Saturday, November 17, 2007

THE WATCHER (excerpt)

this was a story that I wrote for my Writing Class under Luis Katigbak

Once, during the night, I had the strange feeling that she had seen me--really seen me--for the first time.

She was sitting up in bed, reading under the yellow light of the lamp, her black-rimmed glasses framing her eyes. It was very quiet and all that I kept hearing, for the last half hour and in intervals, was the sound of her fingers flipping through the book's pages. Then she yawned, dropped the book to her side and leaned deeper into the thick pillows propped up on the headboard. She removed her glasses and rubbed her eyes with her palms, after which her gaze landed on me.

For what seemed like a very long stretch of minutes, she looked at me, just looked at me, with her dark-circled eyes. I saw questions, thoughts skimming her countenance in fleeting hosts. I felt her really look at me, past the layers of shadow and dust, ending the certainty of never being seen. Or so I liked to think.
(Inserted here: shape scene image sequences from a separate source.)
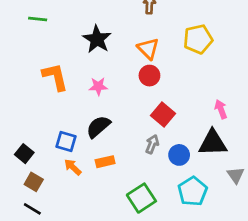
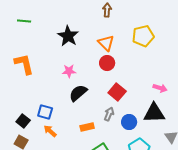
orange L-shape: (55, 77) -> (24, 64), moved
pink arrow: (221, 109) -> (160, 88), turned 128
black semicircle: (98, 127) -> (78, 93), moved
black square: (24, 154) -> (23, 121), moved
orange rectangle: (105, 162) -> (87, 127), moved

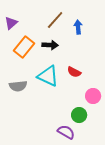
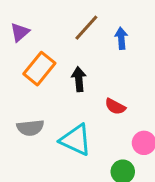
black arrow: (50, 45) -> (79, 79), moved, turned -98
cyan triangle: (48, 76) -> (76, 140), moved

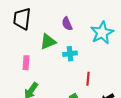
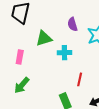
purple semicircle: (67, 24) -> (72, 24), moved

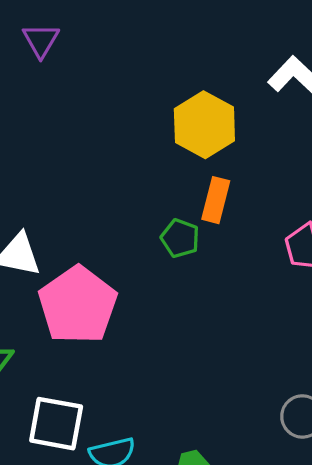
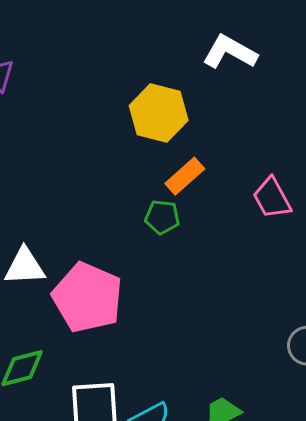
orange rectangle: (216, 200) -> (185, 176), turned 48

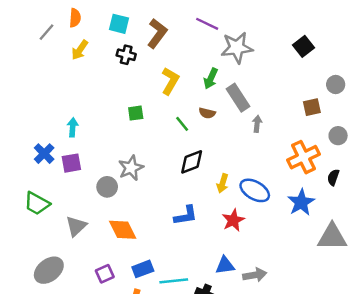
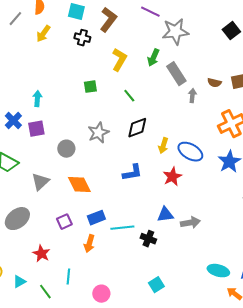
brown semicircle: (207, 113) -> (214, 83), moved
gray star: (131, 168) -> (98, 133), moved

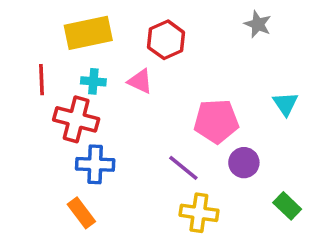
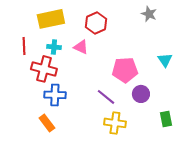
green rectangle: (287, 206) -> (166, 119), turned 35

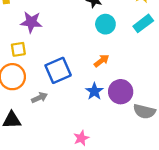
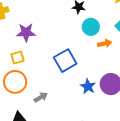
orange arrow: (102, 61) -> (105, 43), moved, turned 32
blue square: (58, 70) -> (65, 61), moved

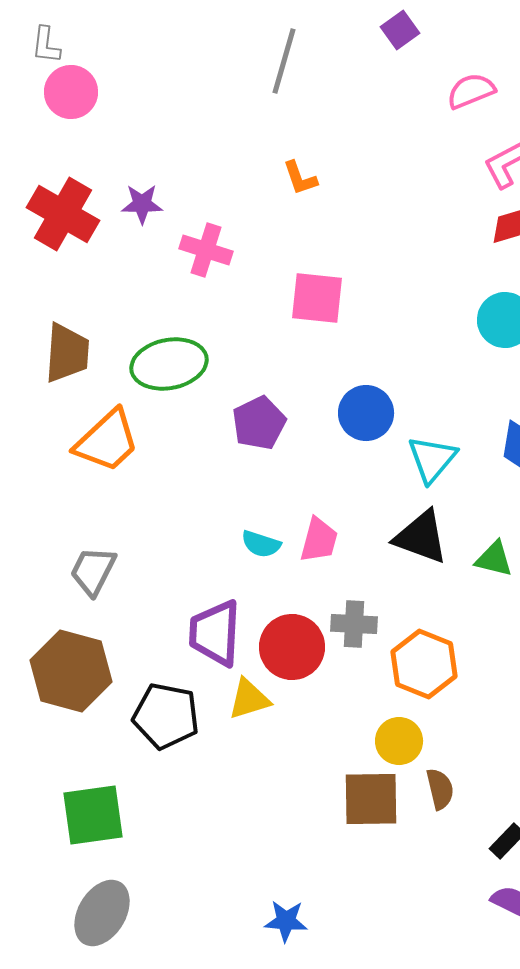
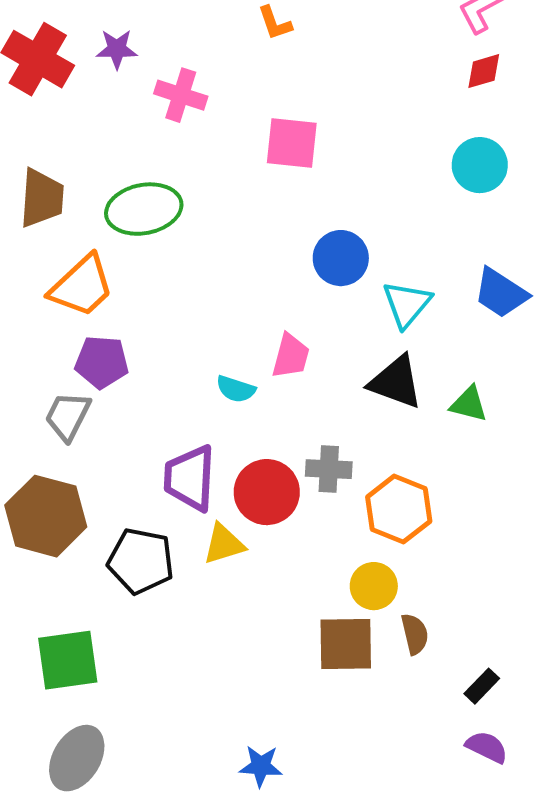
purple pentagon: (259, 423) -> (102, 362), moved, turned 30
pink trapezoid: (319, 540) -> (291, 356), moved

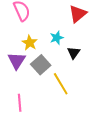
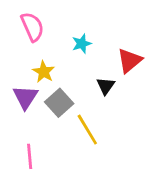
red triangle: (78, 14) -> (130, 61), moved
cyan star: (57, 38) -> (82, 44), moved

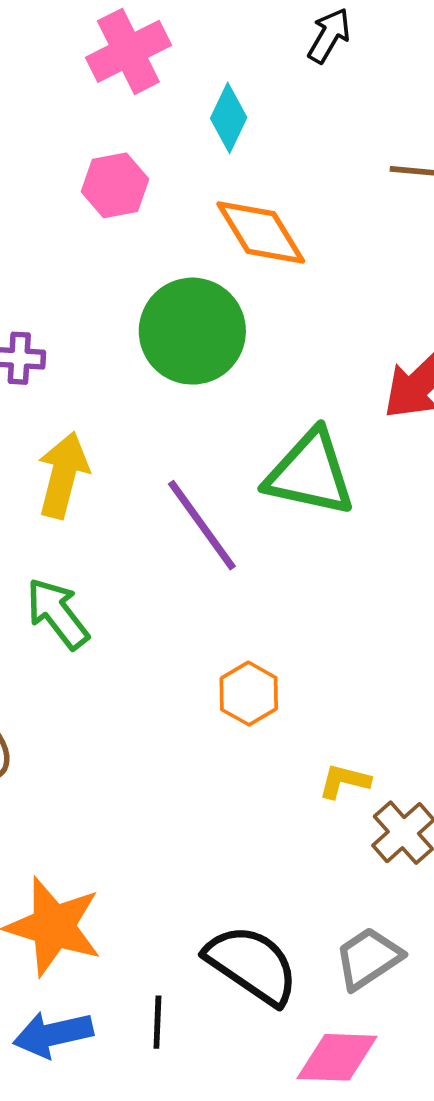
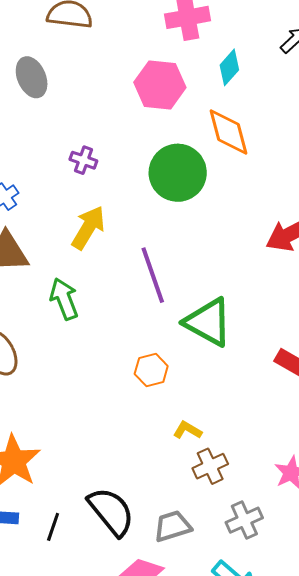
pink hexagon: (115, 185) -> (160, 85), size x1.4
green triangle: (310, 473) -> (208, 322), moved

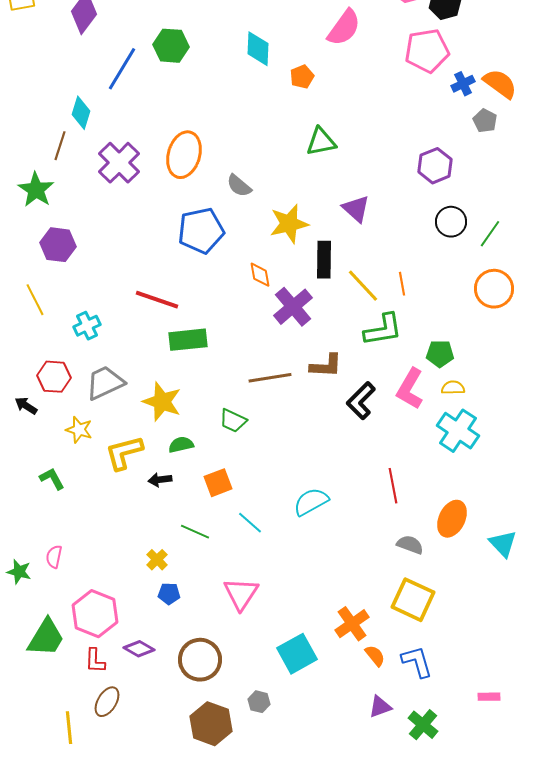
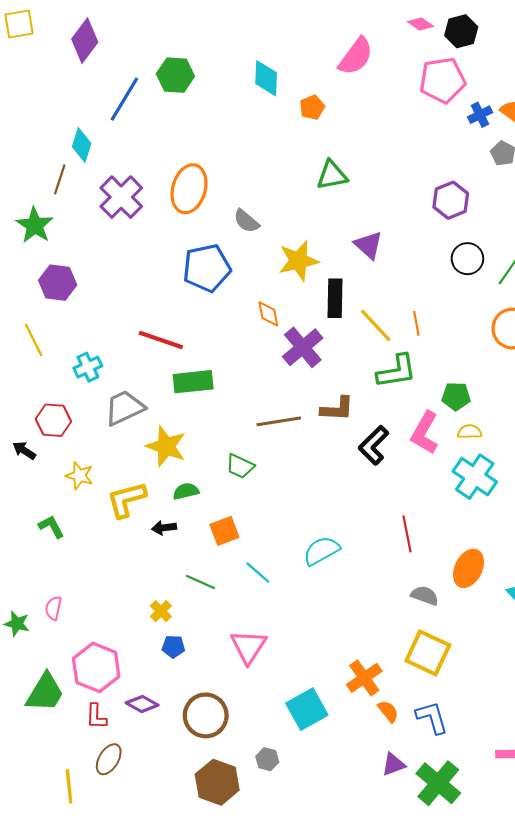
gray trapezoid: (105, 383) -> (124, 408), moved
green cross: (423, 725) -> (438, 783), size x1.4

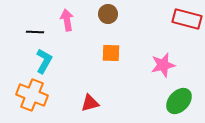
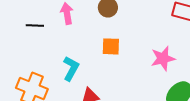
cyan L-shape: (44, 61) -> (71, 68), moved

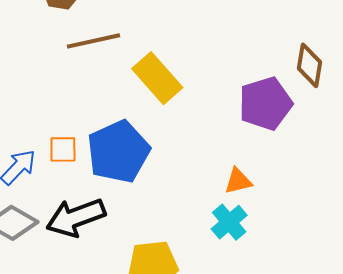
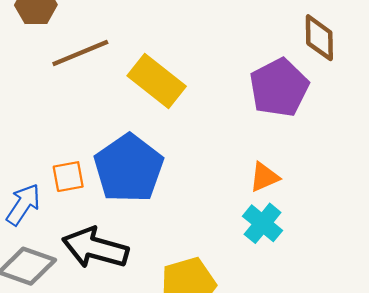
black arrow: (76, 217) -> (95, 248), turned 46

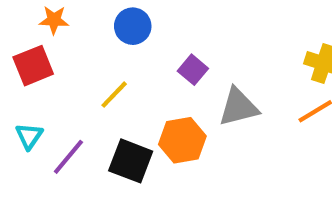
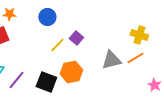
yellow line: (114, 95) -> (57, 45), moved
gray triangle: (238, 107) -> (111, 60), moved

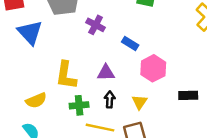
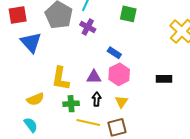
purple cross: (96, 25) -> (88, 27), moved
pink hexagon: (153, 68) -> (119, 74), moved
black rectangle: (188, 95) -> (164, 79), moved

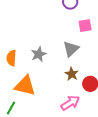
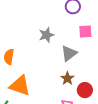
gray star: (39, 54) -> (46, 35), moved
This girl--whose name I did not even know--looked at me as if she really saw me, as if I was real, was more than what I had been for so long. And, inside me, a flicker of something that made me feel more alive than I had ever been began to stir. The hope that, perhaps, this girl was going to care enough to look for me, to find me.

And then, the moment passed. Overcome by fatigue, perhaps, or simply by the lateness of the hour, her eyes started drooping. She drifted off to sleep and I watched her, praying, please look at me once more, the way you looked at me tonight.